Δευτέρα 5 Ιουνίου 2017

ASCO 2017-ANOTHER CDK4/6 inhibitor FOR BREAST C

The CDK4/6 inhibitor abemaciclib combined with the estrogen inhibitor fulvestrant may significantly reduce the risk of disease progression and increase the objective response rate in women with metastatic breast cancer, according to the results of the MONARCH 2 study presented during the Breast Cancer—Metastatic Oral Abstract Session on June 3 (Abstract 1000).
The combination protocol reduced the risk of disease progression by 45% with a tolerable side effect profile, lead author and presenter George W. Sledge Jr., MD, FASCO, of Stanford University, said. The results were simultaneously published in the Journal of Clinical Oncology.
The MONARCH 2 study was a double-blind, phase III trial involving 669 women with hormone receptor–positive, HER2-negative advanced breast cancer resistant to endocrine therapy.
Participants were randomly assigned 2:1 to either a combination of abemaciclib and fulvestrant or to placebo and fulvestrant. The initial dose of 200 mg twice daily of abemaciclib was reduced to 150 mg twice daily because of diarrhea after 178 patients enrolled, Dr. Sledge said. The fulvestrant dose was 500 mg twice daily.
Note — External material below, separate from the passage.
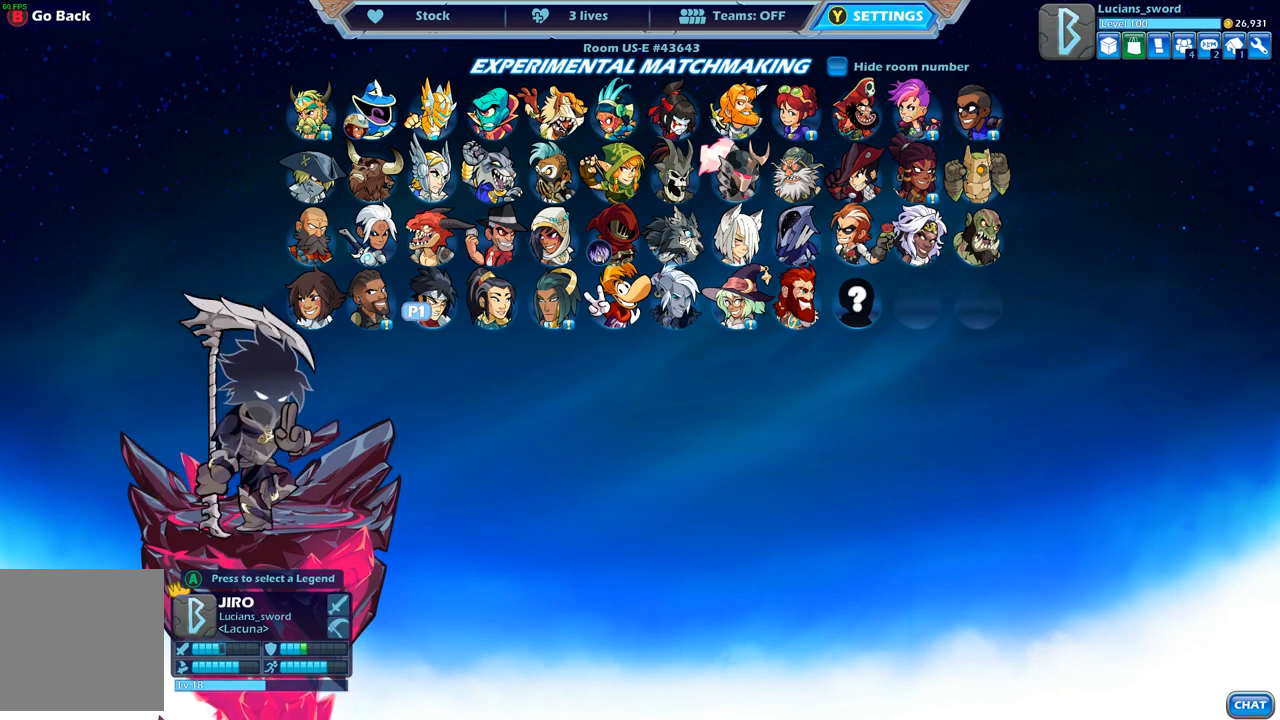
{"buttons": [], "left_stick": "center", "right_stick": "center", "events": []}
The dose reduction did not change study results, he added.
At the median follow-up of 19.5 months, the median progression-free survival (PFS) in the combination treatment arm was 16.4 months compared with 9.3 months in the placebo arm (hazard ratio [HR] 0.553, 95% CI [0.449, 0.681]; p < 0.0000001) in all patient subgroups.
Patients with measurable disease receiving combination treatment achieved a twofold higher objective response rate compared with those receiving fulvestrant alone (48.1%, 95% CI [42.6%, 53.6%] for abemaciclib vs. 21.3%, 95% CI [15.1%, 27.6%] for placebo).
“This response rate is, to the best of our knowledge, the highest recorded in an endocrine-resistant population,” Dr. Sledge said.
The median duration of response has not yet been reached in the combination group, he added. It was 25.6 months in the placebo cohort.
The most common treatment-related adverse events in the combination arm compared with the placebo arm were diarrhea (86.4% vs. 24.7%) and neutropenia (46.0% vs. 4.0%). Grade 3/4 neutropenia occurred in 26.5% of the combination treatment arm compared with 1.7% in the placebo arm with few instances of febrile neutropenia, and grade 3/4 diarrhea in 13.4% compared with 0.4% of patients, respectively.
The diarrhea occurred early, typically in the first treatment cycle, Dr. Sledge said, and the intensity and frequency was “strongly related” to the starting dose of abemaciclib. Instances of severe diarrhea were quite rare after dose reduction, he added.
Adverse events led to dose reduction in 42.9% of patients in the abemaciclib arm compared with 1.3% in the placebo arm, and discontinuation of the study drug in 15.9% compared with 3.1%, respectively. There were no significant differences in deaths between the two arms.
Discussant Ingrid A. Mayer, MD, MSCI, of Vanderbilt-Ingram Cancer Center and Vanderbilt University Medical Center, noted the differences between the PFS in MONARCH 2 and that seen in the recently published results of the PALOMA-3 trial, which compared palbociclib and fulvestrant with placebo and fulvestrant.1
Although the two trials had similar HRs, the shorter median PFS in PALOMA-3 
(9.5 months in the palbociclib arm vs. 4.6 months in the placebo arm) was likely due to the fact that patients in the MONARCH 2 trial had received less treatment because they were required to be chemotherapy-naive and received no more than one trial of an estrogen inhibitor. There were no such restrictions in PALOMA-3.
Dr. Mayer suggested that clinicians choose from two management scenarios based on data from MONARCH 2, as well as other studies on the CDK4/6 inhibitors palbociclib and ribociclib, which all have similar PFS rates (Table).
“Given how expensive these treatments are, how do we choose?” she asked. “The answer should rely on biology.”
Scenario 1 is likely best for patients with a long disease-free interval who have acquired estrogen therapy resistance, she said, while scenario 2 appears most appropriate for patients with primary estrogen therapy resistance. Those patients are unlikely to experience long-term response with an aromatase inhibitor alone.